Data provided Block Start

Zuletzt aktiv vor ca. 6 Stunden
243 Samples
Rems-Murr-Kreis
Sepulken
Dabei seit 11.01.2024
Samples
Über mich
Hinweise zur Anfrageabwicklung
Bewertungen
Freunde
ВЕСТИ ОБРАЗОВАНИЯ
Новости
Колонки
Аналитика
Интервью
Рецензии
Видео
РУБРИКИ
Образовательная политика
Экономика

Data provided Block End
Data provided Block Start

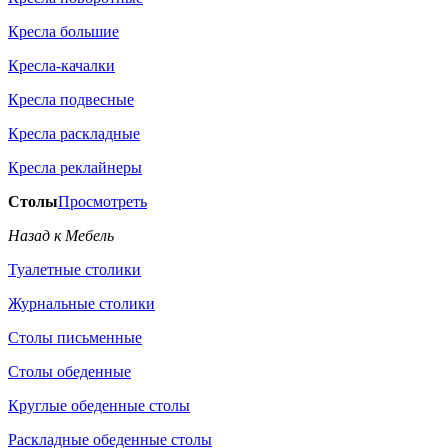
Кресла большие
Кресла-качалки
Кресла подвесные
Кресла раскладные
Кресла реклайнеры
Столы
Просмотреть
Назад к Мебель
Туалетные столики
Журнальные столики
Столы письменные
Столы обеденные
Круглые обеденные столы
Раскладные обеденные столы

Data provided Block End
Data provided Block Start

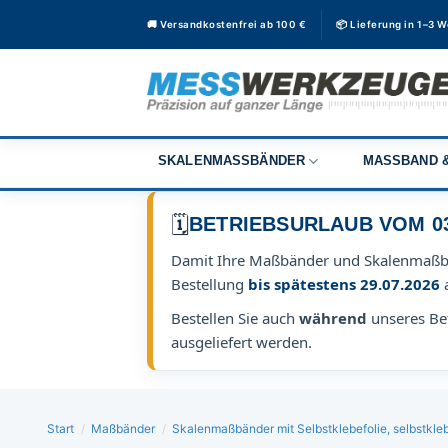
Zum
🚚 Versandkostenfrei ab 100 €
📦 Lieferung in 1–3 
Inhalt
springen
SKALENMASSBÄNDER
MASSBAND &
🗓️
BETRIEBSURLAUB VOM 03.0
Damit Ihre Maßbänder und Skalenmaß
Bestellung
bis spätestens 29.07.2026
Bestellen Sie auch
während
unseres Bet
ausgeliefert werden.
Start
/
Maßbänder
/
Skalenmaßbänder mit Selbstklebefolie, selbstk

Data provided Block End

Task description —
Present the lines of the data as a Markdown table, starting with the line that contains "Кресла большие" and going on through the line that contains "Раскладные обеденные столы". Use a "No." column for the row number and an "Entry" column for the line, and leave out any blank lines.

Finished exercise —
| No. | Entry |
|---|---|
| 1 | Кресла большие |
| 2 | Кресла-качалки |
| 3 | Кресла подвесные |
| 4 | Кресла раскладные |
| 5 | Кресла реклайнеры |
| 6 | Столы |
| 7 | Просмотреть |
| 8 | Назад к Мебель |
| 9 | Туалетные столики |
| 10 | Журнальные столики |
| 11 | Столы письменные |
| 12 | Столы обеденные |
| 13 | Круглые обеденные столы |
| 14 | Раскладные обеденные столы |